Precision & accuracy
Delta-E distances are computed in Lab space using the CIE76 formula to two decimal places — a well-established, if not the newest, perceptual distance formula (CIE94 and CIEDE2000 refine it further for certain hue ranges, particularly blues, but CIE76 remains a solid, fast, widely-used baseline that's more than precise enough for finding the nearest named color from a fixed 1,094-entry dataset). It's worth knowing precisely what a given ΔE range means in practice: differences below about 1.0 are generally imperceptible to the human eye under normal viewing conditions, differences of 1-2 are detectable only on very close side-by-side inspection, 2-10 is a clearly noticeable but related difference, and above roughly 10 the two colors read as unrelated — which is why this tool's top match, even at a ΔE of 8 or 9, is still meaningfully closer than a randomly chosen name, even though it wouldn't look identical if placed directly beside your input color.
FAQ
What color-naming dataset is used?
The open CSS Color Module Level 4 / X11 named-color set (148 colors) plus the xkcd color-survey dataset (946 additional colors, CC0 public domain) — 1,094 named colors total, see /methodology/ for full sourcing.

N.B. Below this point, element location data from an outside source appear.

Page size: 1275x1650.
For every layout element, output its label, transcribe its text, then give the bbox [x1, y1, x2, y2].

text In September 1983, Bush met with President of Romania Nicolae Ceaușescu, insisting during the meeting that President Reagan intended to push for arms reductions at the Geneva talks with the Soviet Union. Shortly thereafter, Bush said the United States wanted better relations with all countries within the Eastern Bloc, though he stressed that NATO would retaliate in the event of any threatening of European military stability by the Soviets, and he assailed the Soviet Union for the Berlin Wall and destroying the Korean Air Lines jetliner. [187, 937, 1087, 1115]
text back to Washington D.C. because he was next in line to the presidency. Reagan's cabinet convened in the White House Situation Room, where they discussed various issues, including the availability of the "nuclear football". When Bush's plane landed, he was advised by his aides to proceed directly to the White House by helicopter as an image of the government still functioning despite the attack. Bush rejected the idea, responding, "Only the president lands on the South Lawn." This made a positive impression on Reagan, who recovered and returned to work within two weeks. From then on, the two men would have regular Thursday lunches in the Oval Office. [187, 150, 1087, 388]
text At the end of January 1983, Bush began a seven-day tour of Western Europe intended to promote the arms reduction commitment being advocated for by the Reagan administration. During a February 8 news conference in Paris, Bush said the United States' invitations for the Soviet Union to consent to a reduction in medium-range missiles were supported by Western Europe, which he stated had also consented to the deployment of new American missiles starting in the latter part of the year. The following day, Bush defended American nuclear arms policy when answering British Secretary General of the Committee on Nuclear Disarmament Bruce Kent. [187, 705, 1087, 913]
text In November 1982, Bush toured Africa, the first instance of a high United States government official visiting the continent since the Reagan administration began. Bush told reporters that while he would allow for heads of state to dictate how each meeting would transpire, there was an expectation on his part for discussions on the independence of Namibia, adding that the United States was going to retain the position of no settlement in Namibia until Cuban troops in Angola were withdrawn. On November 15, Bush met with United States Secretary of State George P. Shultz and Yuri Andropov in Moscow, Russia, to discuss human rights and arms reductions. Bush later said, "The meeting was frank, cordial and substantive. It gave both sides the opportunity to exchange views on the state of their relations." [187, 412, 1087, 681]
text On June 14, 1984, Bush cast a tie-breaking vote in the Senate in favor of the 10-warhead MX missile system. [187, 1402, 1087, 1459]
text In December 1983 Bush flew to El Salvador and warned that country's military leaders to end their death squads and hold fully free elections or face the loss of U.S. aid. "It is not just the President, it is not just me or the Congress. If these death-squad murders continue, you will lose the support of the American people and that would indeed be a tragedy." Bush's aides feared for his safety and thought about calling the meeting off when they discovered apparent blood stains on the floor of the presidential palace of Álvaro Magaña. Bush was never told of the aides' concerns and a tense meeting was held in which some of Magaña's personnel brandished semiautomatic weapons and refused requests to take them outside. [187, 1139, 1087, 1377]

What does the ΔE (Delta-E) number mean?
It's the perceptual distance in Lab color space — under roughly 1.0 is imperceptible to most human eyes, 1-2 is noticeable only on close inspection, and above 5 is a clearly different color, not just a shade variant.
Why might the top match not be the name I expected?
Human color naming is culturally and individually variable — this tool ranks by measured perceptual distance in a standardized color space, which can differ from what any one person would intuitively call the color.
Can I see more than the top match?
Yes — the tool shows the top five nearest named colors ranked by Delta-E, not just the single closest match, so you can compare how much the runners-up diverge from the best match.
Why did I get an obscure xkcd name instead of a familiar CSS color?
The 946-entry xkcd survey set has much denser coverage across the color space than the 148 CSS/X11 keywords — for colors that don't sit near a well-known CSS swatch, the closest perceptual match is often one of the more specific, crowd-sourced xkcd names instead.
Is CIE76 the most accurate distance formula available?
No — CIEDE2000 is a later, more refined formula that corrects some known CIE76 weaknesses, particularly around blue hues, but CIE76 remains fast, well-documented, and accurate enough for ranking nearest matches from a fixed dataset, which is why it's the baseline used here.